Final Report Summary - HIPERCAM (HiPERCAM: A high-speed camera for the study of rapid variability in the Universe)

The primary aim of my ERC Advanced Grant was to design, build and commission a new astronomical instrument called HiPERCAM. HiPERCAM is a high-speed camera for the study of rapid variability in the Universe, which allows us to study compact objects of all classes, including black holes, neutron stars, white dwarfs, brown dwarfs, exoplanets and the minor bodies of the Solar System. The resulting data will enable us to help answer the questions: What are the progenitors of type Ia supernovae? What are the properties of exoplanet atmospheres? What is the equation of state of the degenerate matter found in white dwarfs and neutron stars? What is the nature of the flow of matter close to the event horizon of black holes? What gravitational wave signals are likely to be detected by the next generation of space-based detectors? What are the properties of the dwarf planets in the Kuiper belt?

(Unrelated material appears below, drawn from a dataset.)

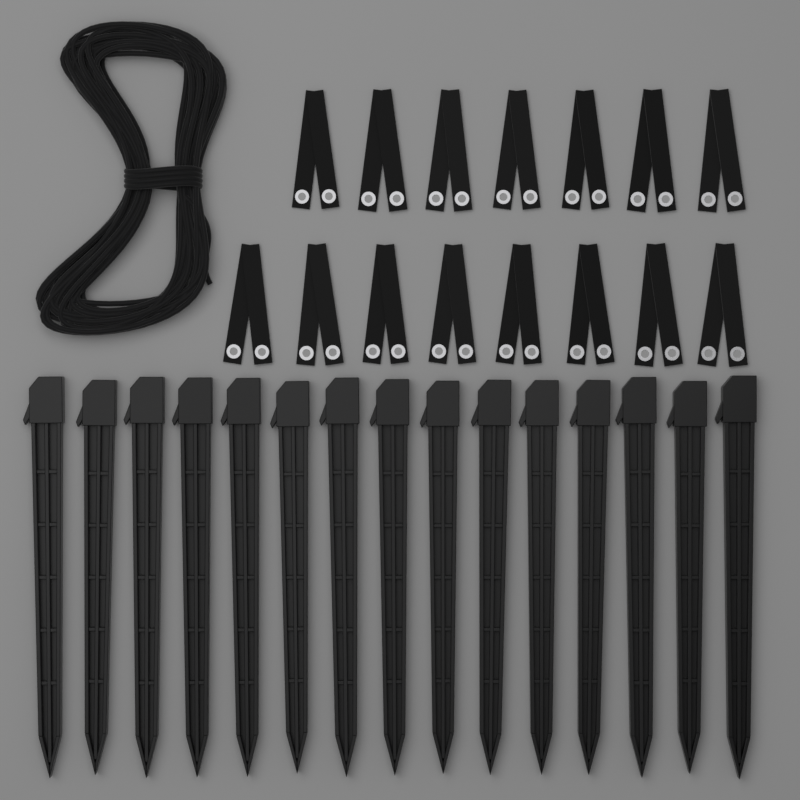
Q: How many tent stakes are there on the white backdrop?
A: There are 15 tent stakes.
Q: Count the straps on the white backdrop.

HiPERCAM builds on the success of my previous instrument, ULTRACAM, with very significant improvements in performance thanks to the use of the latest technologies. HiPERCAM uses 4 dichroic beamsplitters to image simultaneously in 5 optical channels covering the ugriz optical bands. Frame rates of over 1000 per second are achievable using an ESO CCD controller (NGC), with every frame GPS timestamped. The detectors are custom-made, frame-transfer CCDs from e2v, with 4 low-noise outputs, mounted in small thermoelectrically-cooled heads operated at 180 K, resulting in virtually no dark current. The two reddest CCDs are deep-depletion devices with anti-etaloning, providing high quantum efficiencies across the red part of the spectrum with no fringing. The instrument also incorporates a novel comparison-star pick-off system for improved differential photometry of the brightest targets, such as the host stars of transiting exoplanets.

HiPERCAM was commissioned on the world's largest optical/infrared telescope - the 10.4m Gran Telescopio Canarias (GTC) on La Palma - in February 2018. HiPERCAM has already been used for 66 nights on the GTC and two of the first tranche of papers have been published in Nature Astronomy. With its ability to do both high-speed and deep simultaneous ugriz imaging, HiPERCAM is arguably the world’s leading optical camera for astronomy, able to study sources to g~23 mag in 1 s and g~28 mag in 1 hr.